───── Data provided ─────

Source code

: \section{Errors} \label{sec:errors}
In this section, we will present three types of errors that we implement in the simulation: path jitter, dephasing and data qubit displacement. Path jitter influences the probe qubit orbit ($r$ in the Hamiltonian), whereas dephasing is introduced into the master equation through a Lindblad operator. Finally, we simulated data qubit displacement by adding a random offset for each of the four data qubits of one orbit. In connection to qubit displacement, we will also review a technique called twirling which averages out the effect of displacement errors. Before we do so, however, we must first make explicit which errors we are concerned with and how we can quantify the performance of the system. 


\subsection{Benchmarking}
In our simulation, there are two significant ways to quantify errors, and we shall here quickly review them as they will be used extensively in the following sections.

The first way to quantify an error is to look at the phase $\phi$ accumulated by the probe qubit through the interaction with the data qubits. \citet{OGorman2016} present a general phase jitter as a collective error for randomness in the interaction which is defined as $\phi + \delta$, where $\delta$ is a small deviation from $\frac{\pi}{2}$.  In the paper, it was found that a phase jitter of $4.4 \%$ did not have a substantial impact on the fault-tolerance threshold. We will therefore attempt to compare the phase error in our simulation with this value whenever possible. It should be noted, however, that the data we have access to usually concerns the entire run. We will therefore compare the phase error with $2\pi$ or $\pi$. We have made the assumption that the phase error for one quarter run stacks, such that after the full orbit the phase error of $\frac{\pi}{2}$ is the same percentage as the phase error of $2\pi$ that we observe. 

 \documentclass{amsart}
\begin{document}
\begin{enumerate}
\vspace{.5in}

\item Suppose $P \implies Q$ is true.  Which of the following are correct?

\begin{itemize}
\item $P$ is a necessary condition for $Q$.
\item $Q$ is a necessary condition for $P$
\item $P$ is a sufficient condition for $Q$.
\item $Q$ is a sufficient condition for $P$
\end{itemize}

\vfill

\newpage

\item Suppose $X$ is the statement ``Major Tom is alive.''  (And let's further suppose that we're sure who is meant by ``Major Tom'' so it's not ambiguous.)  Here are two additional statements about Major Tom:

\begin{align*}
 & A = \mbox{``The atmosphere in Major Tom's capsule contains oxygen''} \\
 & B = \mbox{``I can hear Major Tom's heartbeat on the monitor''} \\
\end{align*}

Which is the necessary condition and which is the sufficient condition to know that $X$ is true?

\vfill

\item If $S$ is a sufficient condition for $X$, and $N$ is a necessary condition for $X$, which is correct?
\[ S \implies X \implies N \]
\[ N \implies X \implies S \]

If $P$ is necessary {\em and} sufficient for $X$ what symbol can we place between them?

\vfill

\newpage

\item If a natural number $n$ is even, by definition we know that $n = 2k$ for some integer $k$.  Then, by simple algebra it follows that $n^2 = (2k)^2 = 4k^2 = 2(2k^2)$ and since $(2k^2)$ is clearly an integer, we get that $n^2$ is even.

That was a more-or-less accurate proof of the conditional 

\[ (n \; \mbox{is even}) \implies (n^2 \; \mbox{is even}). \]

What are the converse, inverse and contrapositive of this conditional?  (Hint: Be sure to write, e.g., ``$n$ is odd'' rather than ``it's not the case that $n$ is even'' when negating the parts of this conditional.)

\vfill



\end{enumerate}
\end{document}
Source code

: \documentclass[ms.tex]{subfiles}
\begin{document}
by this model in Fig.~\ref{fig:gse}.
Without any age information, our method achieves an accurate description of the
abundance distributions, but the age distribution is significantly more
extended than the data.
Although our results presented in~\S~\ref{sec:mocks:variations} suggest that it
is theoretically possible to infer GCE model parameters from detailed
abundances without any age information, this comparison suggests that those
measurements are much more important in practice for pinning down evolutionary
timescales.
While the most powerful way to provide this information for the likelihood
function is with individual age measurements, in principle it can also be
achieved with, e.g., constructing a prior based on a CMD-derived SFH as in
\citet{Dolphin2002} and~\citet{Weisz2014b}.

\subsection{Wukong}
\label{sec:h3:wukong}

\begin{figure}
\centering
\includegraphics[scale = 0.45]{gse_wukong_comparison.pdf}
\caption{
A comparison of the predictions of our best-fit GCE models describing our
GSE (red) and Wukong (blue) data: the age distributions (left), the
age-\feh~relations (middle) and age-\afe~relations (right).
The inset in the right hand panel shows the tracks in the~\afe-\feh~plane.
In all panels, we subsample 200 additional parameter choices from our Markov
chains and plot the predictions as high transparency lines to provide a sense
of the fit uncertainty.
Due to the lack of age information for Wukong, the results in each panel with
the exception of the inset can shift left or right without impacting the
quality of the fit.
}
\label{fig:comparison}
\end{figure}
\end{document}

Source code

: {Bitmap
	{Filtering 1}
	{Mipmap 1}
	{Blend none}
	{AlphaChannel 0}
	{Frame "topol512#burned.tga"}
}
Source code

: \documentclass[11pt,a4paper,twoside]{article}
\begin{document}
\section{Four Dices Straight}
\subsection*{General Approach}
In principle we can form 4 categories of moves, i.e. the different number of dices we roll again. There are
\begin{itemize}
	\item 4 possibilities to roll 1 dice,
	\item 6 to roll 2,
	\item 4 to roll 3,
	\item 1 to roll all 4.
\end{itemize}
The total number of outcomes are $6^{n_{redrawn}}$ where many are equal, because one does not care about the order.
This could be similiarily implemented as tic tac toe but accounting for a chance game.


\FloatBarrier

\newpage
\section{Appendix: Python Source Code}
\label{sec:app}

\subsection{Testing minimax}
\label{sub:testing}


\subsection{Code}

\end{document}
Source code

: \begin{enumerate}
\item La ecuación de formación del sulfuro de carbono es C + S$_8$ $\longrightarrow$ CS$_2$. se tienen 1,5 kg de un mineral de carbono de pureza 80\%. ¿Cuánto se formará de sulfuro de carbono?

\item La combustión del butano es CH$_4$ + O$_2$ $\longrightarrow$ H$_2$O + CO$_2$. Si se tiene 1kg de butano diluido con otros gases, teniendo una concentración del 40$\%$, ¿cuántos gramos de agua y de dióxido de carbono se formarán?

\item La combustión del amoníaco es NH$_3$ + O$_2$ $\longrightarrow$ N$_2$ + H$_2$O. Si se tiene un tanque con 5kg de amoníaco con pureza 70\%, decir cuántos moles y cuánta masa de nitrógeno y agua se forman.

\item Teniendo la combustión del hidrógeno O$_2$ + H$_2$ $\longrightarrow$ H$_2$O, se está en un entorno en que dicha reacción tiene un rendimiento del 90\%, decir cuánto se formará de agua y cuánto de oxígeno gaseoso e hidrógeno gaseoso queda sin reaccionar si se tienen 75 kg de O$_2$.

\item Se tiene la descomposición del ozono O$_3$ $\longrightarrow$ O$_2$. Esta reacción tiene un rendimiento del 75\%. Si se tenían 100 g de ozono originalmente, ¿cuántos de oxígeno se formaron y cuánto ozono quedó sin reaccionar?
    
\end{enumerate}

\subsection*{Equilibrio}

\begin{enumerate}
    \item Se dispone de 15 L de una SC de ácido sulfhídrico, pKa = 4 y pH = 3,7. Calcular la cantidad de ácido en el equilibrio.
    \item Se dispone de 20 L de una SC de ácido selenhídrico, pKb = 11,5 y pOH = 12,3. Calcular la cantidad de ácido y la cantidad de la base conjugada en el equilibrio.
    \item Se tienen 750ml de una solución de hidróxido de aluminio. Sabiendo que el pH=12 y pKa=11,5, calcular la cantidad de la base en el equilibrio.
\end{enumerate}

─────

:: Work required ::
Generate an exact reproduction of all entries.

:: Answer ::
Source code

: \section{Errors} \label{sec:errors}
In this section, we will present three types of errors that we implement in the simulation: path jitter, dephasing and data qubit displacement. Path jitter influences the probe qubit orbit ($r$ in the Hamiltonian), whereas dephasing is introduced into the master equation through a Lindblad operator. Finally, we simulated data qubit displacement by adding a random offset for each of the four data qubits of one orbit. In connection to qubit displacement, we will also review a technique called twirling which averages out the effect of displacement errors. Before we do so, however, we must first make explicit which errors we are concerned with and how we can quantify the performance of the system. 


\subsection{Benchmarking}
In our simulation, there are two significant ways to quantify errors, and we shall here quickly review them as they will be used extensively in the following sections.

The first way to quantify an error is to look at the phase $\phi$ accumulated by the probe qubit through the interaction with the data qubits. \citet{OGorman2016} present a general phase jitter as a collective error for randomness in the interaction which is defined as $\phi + \delta$, where $\delta$ is a small deviation from $\frac{\pi}{2}$.  In the paper, it was found that a phase jitter of $4.4 \%$ did not have a substantial impact on the fault-tolerance threshold. We will therefore attempt to compare the phase error in our simulation with this value whenever possible. It should be noted, however, that the data we have access to usually concerns the entire run. We will therefore compare the phase error with $2\pi$ or $\pi$. We have made the assumption that the phase error for one quarter run stacks, such that after the full orbit the phase error of $\frac{\pi}{2}$ is the same percentage as the phase error of $2\pi$ that we observe. 

 \documentclass{amsart}
\begin{document}
\begin{enumerate}
\vspace{.5in}

\item Suppose $P \implies Q$ is true.  Which of the following are correct?

\begin{itemize}
\item $P$ is a necessary condition for $Q$.
\item $Q$ is a necessary condition for $P$
\item $P$ is a sufficient condition for $Q$.
\item $Q$ is a sufficient condition for $P$
\end{itemize}

\vfill

\newpage

\item Suppose $X$ is the statement ``Major Tom is alive.''  (And let's further suppose that we're sure who is meant by ``Major Tom'' so it's not ambiguous.)  Here are two additional statements about Major Tom:

\begin{align*}
 & A = \mbox{``The atmosphere in Major Tom's capsule contains oxygen''} \\
 & B = \mbox{``I can hear Major Tom's heartbeat on the monitor''} \\
\end{align*}

Which is the necessary condition and which is the sufficient condition to know that $X$ is true?

\vfill

\item If $S$ is a sufficient condition for $X$, and $N$ is a necessary condition for $X$, which is correct?
\[ S \implies X \implies N \]
\[ N \implies X \implies S \]

If $P$ is necessary {\em and} sufficient for $X$ what symbol can we place between them?

\vfill

\newpage

\item If a natural number $n$ is even, by definition we know that $n = 2k$ for some integer $k$.  Then, by simple algebra it follows that $n^2 = (2k)^2 = 4k^2 = 2(2k^2)$ and since $(2k^2)$ is clearly an integer, we get that $n^2$ is even.

That was a more-or-less accurate proof of the conditional 

\[ (n \; \mbox{is even}) \implies (n^2 \; \mbox{is even}). \]

What are the converse, inverse and contrapositive of this conditional?  (Hint: Be sure to write, e.g., ``$n$ is odd'' rather than ``it's not the case that $n$ is even'' when negating the parts of this conditional.)

\vfill



\end{enumerate}
\end{document}
Source code

: \documentclass[ms.tex]{subfiles}
\begin{document}
by this model in Fig.~\ref{fig:gse}.
Without any age information, our method achieves an accurate description of the
abundance distributions, but the age distribution is significantly more
extended than the data.
Although our results presented in~\S~\ref{sec:mocks:variations} suggest that it
is theoretically possible to infer GCE model parameters from detailed
abundances without any age information, this comparison suggests that those
measurements are much more important in practice for pinning down evolutionary
timescales.
While the most powerful way to provide this information for the likelihood
function is with individual age measurements, in principle it can also be
achieved with, e.g., constructing a prior based on a CMD-derived SFH as in
\citet{Dolphin2002} and~\citet{Weisz2014b}.

\subsection{Wukong}
\label{sec:h3:wukong}

\begin{figure}
\centering
\includegraphics[scale = 0.45]{gse_wukong_comparison.pdf}
\caption{
A comparison of the predictions of our best-fit GCE models describing our
GSE (red) and Wukong (blue) data: the age distributions (left), the
age-\feh~relations (middle) and age-\afe~relations (right).
The inset in the right hand panel shows the tracks in the~\afe-\feh~plane.
In all panels, we subsample 200 additional parameter choices from our Markov
chains and plot the predictions as high transparency lines to provide a sense
of the fit uncertainty.
Due to the lack of age information for Wukong, the results in each panel with
the exception of the inset can shift left or right without impacting the
quality of the fit.
}
\label{fig:comparison}
\end{figure}
\end{document}

Source code

: {Bitmap
	{Filtering 1}
	{Mipmap 1}
	{Blend none}
	{AlphaChannel 0}
	{Frame "topol512#burned.tga"}
}
Source code

: \documentclass[11pt,a4paper,twoside]{article}
\begin{document}
\section{Four Dices Straight}
\subsection*{General Approach}
In principle we can form 4 categories of moves, i.e. the different number of dices we roll again. There are
\begin{itemize}
	\item 4 possibilities to roll 1 dice,
	\item 6 to roll 2,
	\item 4 to roll 3,
	\item 1 to roll all 4.
\end{itemize}
The total number of outcomes are $6^{n_{redrawn}}$ where many are equal, because one does not care about the order.
This could be similiarily implemented as tic tac toe but accounting for a chance game.


\FloatBarrier

\newpage
\section{Appendix: Python Source Code}
\label{sec:app}

\subsection{Testing minimax}
\label{sub:testing}


\subsection{Code}

\end{document}
Source code

: \begin{enumerate}
\item La ecuación de formación del sulfuro de carbono es C + S$_8$ $\longrightarrow$ CS$_2$. se tienen 1,5 kg de un mineral de carbono de pureza 80\%. ¿Cuánto se formará de sulfuro de carbono?

\item La combustión del butano es CH$_4$ + O$_2$ $\longrightarrow$ H$_2$O + CO$_2$. Si se tiene 1kg de butano diluido con otros gases, teniendo una concentración del 40$\%$, ¿cuántos gramos de agua y de dióxido de carbono se formarán?

\item La combustión del amoníaco es NH$_3$ + O$_2$ $\longrightarrow$ N$_2$ + H$_2$O. Si se tiene un tanque con 5kg de amoníaco con pureza 70\%, decir cuántos moles y cuánta masa de nitrógeno y agua se forman.

\item Teniendo la combustión del hidrógeno O$_2$ + H$_2$ $\longrightarrow$ H$_2$O, se está en un entorno en que dicha reacción tiene un rendimiento del 90\%, decir cuánto se formará de agua y cuánto de oxígeno gaseoso e hidrógeno gaseoso queda sin reaccionar si se tienen 75 kg de O$_2$.

\item Se tiene la descomposición del ozono O$_3$ $\longrightarrow$ O$_2$. Esta reacción tiene un rendimiento del 75\%. Si se tenían 100 g de ozono originalmente, ¿cuántos de oxígeno se formaron y cuánto ozono quedó sin reaccionar?
    
\end{enumerate}

\subsection*{Equilibrio}

\begin{enumerate}
    \item Se dispone de 15 L de una SC de ácido sulfhídrico, pKa = 4 y pH = 3,7. Calcular la cantidad de ácido en el equilibrio.
    \item Se dispone de 20 L de una SC de ácido selenhídrico, pKb = 11,5 y pOH = 12,3. Calcular la cantidad de ácido y la cantidad de la base conjugada en el equilibrio.
    \item Se tienen 750ml de una solución de hidróxido de aluminio. Sabiendo que el pH=12 y pKa=11,5, calcular la cantidad de la base en el equilibrio.
\end{enumerate}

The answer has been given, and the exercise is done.